However, previous studies have found evidence for parallel proces

However, previous studies have found evidence for parallel processing of nociceptive stimuli in S1 and S2 (Liang et al., 2011; Ploner Bcl-xL apoptosis et al., 2009), so differences in latency of S1 and S2 coding seem unlikely. Finally, Porro et al.’s location judgements differed from ours in two respects. They used a restricted portion of the hand dorsum between the thumb and index that was not stimulated in our study. Their participants named which of four locations was stimulated, while our participants judged only the proximal/distal dimension of any of 16 stimuli.
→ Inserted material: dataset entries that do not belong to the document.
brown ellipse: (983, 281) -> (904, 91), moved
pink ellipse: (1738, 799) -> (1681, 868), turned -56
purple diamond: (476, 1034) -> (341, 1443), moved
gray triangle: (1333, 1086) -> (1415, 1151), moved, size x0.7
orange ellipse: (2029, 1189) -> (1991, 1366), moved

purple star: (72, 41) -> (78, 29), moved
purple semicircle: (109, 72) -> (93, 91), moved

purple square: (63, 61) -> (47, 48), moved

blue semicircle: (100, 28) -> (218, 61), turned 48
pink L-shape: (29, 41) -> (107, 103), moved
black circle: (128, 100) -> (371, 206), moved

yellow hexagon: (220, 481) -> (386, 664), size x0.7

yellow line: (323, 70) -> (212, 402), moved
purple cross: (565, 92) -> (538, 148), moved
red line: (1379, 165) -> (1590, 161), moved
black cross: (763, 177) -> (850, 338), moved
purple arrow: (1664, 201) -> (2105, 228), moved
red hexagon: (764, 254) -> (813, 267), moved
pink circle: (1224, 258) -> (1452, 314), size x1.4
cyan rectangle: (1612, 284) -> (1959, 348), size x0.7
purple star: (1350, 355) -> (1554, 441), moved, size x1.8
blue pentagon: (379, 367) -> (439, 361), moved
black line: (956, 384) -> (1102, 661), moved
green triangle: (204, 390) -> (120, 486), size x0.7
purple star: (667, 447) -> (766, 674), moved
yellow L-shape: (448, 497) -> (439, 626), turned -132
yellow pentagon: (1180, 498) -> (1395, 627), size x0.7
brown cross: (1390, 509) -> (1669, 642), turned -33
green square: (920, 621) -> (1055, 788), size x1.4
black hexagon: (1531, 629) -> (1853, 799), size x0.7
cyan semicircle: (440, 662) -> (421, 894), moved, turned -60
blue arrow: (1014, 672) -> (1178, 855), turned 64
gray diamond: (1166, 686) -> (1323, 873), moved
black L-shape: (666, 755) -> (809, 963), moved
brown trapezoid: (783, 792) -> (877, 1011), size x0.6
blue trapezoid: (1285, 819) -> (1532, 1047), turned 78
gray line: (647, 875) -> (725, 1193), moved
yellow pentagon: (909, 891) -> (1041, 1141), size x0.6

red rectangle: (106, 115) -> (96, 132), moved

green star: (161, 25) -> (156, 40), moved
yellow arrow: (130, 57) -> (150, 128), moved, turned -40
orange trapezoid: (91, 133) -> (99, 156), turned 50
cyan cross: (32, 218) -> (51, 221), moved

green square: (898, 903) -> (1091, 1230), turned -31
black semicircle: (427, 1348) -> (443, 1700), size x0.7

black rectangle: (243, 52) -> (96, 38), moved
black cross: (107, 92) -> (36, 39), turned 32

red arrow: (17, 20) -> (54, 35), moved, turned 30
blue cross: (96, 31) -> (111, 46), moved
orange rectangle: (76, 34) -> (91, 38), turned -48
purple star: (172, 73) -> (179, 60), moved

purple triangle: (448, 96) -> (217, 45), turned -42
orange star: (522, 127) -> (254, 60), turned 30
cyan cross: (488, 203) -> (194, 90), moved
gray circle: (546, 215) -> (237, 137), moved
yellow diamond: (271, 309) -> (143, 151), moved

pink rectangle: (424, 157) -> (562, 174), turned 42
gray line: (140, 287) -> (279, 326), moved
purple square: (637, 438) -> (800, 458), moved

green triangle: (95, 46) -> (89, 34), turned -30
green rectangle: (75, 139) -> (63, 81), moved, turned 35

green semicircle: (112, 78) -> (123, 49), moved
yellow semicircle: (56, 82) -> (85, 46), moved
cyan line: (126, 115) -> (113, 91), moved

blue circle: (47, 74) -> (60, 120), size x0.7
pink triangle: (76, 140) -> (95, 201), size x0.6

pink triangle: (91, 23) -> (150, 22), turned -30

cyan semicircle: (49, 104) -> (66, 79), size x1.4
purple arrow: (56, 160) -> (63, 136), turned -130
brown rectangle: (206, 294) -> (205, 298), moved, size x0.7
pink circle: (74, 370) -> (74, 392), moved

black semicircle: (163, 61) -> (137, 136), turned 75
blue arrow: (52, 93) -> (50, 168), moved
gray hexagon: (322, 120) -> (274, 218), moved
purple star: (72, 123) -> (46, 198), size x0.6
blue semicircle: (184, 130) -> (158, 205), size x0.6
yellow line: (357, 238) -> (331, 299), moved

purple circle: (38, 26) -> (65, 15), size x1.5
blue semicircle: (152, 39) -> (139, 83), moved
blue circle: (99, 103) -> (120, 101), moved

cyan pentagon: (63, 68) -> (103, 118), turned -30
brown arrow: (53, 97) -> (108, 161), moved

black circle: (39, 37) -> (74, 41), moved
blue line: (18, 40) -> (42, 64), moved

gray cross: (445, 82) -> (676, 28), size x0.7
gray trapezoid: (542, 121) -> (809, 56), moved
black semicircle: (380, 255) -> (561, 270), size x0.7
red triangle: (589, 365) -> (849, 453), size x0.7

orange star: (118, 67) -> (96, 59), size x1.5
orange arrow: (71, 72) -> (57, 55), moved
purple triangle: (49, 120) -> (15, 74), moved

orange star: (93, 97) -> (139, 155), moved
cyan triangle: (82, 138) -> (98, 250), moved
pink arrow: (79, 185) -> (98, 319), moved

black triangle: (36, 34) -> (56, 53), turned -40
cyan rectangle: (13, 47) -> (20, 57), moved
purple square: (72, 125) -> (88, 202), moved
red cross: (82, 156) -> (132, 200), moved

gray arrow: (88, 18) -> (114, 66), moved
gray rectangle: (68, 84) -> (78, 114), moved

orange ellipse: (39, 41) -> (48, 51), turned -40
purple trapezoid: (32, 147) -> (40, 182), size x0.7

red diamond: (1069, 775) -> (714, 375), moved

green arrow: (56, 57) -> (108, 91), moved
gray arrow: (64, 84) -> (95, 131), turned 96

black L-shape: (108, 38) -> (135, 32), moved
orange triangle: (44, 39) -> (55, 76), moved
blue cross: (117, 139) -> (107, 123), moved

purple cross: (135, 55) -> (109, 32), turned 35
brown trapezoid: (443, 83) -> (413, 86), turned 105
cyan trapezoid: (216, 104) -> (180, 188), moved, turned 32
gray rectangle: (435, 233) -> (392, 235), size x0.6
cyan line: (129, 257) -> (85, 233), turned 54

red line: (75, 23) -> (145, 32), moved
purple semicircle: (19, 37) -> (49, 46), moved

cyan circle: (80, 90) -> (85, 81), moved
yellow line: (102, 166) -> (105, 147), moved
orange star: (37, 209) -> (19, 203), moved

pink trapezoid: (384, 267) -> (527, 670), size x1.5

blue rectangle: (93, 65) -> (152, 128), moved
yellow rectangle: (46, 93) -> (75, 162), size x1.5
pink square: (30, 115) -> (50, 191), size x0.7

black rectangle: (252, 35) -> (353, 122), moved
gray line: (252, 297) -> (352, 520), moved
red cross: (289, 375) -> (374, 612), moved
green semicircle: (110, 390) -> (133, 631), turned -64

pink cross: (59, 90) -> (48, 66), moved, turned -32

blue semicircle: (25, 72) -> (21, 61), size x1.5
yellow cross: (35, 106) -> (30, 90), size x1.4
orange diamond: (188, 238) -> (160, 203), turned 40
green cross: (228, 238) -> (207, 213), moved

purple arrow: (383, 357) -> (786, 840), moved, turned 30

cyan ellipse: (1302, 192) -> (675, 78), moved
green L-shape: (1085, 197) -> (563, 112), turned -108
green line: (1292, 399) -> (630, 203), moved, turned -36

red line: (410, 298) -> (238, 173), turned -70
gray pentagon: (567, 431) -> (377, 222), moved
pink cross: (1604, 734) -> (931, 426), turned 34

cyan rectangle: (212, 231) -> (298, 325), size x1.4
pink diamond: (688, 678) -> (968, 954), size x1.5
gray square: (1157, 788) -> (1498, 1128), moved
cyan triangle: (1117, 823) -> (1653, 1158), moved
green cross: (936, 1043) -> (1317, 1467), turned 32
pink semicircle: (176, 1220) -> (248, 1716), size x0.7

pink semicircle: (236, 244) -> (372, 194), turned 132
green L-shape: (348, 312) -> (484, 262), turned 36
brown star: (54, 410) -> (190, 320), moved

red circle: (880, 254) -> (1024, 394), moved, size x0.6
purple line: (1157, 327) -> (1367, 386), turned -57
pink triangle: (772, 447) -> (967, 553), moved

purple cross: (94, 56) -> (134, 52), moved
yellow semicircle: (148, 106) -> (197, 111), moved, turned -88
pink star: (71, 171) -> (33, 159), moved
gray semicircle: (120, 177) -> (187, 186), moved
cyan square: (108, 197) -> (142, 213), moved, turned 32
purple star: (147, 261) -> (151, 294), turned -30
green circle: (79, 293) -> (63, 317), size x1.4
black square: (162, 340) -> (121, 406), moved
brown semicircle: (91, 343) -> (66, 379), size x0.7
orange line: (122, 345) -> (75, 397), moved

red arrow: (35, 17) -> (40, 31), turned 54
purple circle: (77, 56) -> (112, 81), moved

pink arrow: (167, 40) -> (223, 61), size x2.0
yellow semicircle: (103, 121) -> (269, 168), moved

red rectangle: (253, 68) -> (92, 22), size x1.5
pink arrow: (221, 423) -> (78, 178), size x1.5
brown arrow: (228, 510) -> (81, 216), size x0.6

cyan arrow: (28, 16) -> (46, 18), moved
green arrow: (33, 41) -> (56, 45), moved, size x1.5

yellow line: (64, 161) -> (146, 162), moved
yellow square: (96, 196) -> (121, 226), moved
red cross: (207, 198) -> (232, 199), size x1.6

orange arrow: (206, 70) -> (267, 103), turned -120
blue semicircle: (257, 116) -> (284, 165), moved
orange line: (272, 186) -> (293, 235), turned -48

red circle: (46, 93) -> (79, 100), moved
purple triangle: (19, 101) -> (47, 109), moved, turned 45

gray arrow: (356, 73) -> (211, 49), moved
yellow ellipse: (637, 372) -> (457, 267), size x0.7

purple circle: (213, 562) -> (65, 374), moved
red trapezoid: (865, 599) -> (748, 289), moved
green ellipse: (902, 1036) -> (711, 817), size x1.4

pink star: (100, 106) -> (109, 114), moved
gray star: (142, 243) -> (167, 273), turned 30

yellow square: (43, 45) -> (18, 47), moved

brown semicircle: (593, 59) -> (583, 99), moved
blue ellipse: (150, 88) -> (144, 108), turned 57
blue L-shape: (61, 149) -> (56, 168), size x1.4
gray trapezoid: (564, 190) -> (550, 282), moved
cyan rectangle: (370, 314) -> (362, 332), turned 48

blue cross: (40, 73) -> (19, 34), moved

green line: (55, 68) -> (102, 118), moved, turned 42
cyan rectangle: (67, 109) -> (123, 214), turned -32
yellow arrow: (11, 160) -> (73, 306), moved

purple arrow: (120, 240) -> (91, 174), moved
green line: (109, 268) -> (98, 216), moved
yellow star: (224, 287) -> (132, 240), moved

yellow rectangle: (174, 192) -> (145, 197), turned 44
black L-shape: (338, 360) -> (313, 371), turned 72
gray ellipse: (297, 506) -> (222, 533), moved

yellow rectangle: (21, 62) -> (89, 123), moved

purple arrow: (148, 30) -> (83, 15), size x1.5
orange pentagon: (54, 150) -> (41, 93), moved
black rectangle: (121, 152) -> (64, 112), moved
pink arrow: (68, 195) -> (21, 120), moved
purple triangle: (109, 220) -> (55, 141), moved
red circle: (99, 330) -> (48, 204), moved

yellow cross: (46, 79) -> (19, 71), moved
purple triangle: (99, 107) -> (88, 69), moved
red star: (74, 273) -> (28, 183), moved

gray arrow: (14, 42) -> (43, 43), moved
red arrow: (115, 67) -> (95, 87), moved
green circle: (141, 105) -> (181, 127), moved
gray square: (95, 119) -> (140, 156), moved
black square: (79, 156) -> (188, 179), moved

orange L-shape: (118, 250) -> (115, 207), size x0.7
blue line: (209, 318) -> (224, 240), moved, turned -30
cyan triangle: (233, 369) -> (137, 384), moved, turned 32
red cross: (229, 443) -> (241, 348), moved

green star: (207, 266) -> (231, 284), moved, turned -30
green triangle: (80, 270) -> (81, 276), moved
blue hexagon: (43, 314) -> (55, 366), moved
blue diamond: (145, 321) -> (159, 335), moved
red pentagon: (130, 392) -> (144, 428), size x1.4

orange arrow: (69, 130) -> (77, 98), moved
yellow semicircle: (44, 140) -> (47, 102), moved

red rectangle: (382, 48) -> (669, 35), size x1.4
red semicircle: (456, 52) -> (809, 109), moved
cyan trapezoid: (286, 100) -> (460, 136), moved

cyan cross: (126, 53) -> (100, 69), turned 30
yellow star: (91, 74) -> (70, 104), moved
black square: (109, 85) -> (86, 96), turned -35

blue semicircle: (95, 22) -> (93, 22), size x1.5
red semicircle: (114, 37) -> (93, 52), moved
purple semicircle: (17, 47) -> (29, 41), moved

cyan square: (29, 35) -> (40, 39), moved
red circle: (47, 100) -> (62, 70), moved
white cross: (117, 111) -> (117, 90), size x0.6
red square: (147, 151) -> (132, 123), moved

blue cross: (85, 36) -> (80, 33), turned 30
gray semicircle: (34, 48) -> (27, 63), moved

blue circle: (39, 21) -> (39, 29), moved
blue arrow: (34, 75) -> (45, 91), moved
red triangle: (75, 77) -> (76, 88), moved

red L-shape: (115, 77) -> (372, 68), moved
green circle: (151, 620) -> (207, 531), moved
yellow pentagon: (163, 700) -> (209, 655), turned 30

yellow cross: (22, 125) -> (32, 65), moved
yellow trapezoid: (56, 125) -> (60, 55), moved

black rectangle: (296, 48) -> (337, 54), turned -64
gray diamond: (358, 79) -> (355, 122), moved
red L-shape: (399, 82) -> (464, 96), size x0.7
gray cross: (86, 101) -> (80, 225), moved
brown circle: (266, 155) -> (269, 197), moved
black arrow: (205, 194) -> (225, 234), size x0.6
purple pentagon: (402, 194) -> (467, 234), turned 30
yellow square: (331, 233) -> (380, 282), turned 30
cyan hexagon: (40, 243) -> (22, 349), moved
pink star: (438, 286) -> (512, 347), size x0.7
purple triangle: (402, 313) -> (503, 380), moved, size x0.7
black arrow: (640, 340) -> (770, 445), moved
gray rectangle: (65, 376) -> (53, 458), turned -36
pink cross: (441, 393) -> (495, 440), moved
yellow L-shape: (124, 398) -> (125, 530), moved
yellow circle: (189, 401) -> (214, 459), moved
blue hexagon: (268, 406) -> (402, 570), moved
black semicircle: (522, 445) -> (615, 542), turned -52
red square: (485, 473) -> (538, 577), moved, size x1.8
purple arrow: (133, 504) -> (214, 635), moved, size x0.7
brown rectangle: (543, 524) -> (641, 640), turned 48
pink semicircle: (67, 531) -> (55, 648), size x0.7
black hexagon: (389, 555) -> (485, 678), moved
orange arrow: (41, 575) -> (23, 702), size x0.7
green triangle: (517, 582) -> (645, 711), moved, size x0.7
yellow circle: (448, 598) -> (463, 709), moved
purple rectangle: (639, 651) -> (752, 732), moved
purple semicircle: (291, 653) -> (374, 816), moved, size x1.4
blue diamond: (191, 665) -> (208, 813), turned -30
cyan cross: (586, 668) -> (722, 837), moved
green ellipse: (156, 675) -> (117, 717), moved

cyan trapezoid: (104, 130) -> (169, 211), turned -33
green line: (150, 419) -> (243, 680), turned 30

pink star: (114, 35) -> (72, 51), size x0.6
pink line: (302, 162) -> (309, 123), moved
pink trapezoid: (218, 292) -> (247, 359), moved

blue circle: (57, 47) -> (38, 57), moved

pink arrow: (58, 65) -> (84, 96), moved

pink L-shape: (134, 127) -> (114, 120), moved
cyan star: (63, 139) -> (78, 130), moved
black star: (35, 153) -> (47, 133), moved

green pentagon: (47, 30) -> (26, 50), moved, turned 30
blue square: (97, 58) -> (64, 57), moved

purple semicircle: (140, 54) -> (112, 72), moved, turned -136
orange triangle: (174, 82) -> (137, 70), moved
These differences in stimulation may account for the different results. Additional studies are required to investigate whether S1 and S2 are differentially

involved in different types of location judgement and to compare the effects of single-pulse TMS to S1 and S2 applied at various latencies after nociceptive stimulation. Nevertheless, our study also has limitations. First, the effect observed is relatively small, amounting to a 6.25% decrease in accuracy of intensity judgements following S2 stimulation, relative to vertex control. Pain intensity is notoriously variable, even when nociceptive input remains constant (e.g., Iannetti et al., 2005). Thus, while our results suggest that S2 is involved in the precision or discriminative coding of pain

intensity, the clinical importance of this effect remains to be determined. Moreover, clinical interventions generally aim at reducing pain levels, rather than reducing sensitivity to pain. In particular, the absence of any TMS-induced bias in perceived pain level Z-VAD-FMK manufacturer in our data suggests caution about any possible S2 interventions to reduce chronic pain. However, our result does help to answer a classic question in the basic science underlying pain. The question regarding whether parts of the ‘pain matrix’ produce nociceptive sensations and, if so, which ones, has long been controversial. Intracranial microstimulation studies previously suggested that only the insula and opercular regions were involved in the feeling of pain, because these Liothyronine Sodium are the only areas which sometimes can evoke pain sensations when stimulated (Ostrowsky et al.,

2002). Our results provide direct and causal evidence that S2 is also involved in coding pain intensity. Second, invasive recording and fMRI studies in humans show nociceptive-related activity both on the S2 surface (e.g., Mazzola et al., 2012), and more deeply in the parietal operculum and insula (e.g., Frot et al., 2007). Given the depth and spatial specificity of TMS effects (Jalinous, 1991) presumably our S2 stimulation mainly affected the superficial area of S2. Our results cannot therefore clarify whether deeper parts of S2, and surrounding operculo-inusular regions also contribute to pain perception. This comment of course applies to other TMS studies of S2, which used similar localisation methods to ours (Bolognini et al., 2011; Kanda et al., 2003).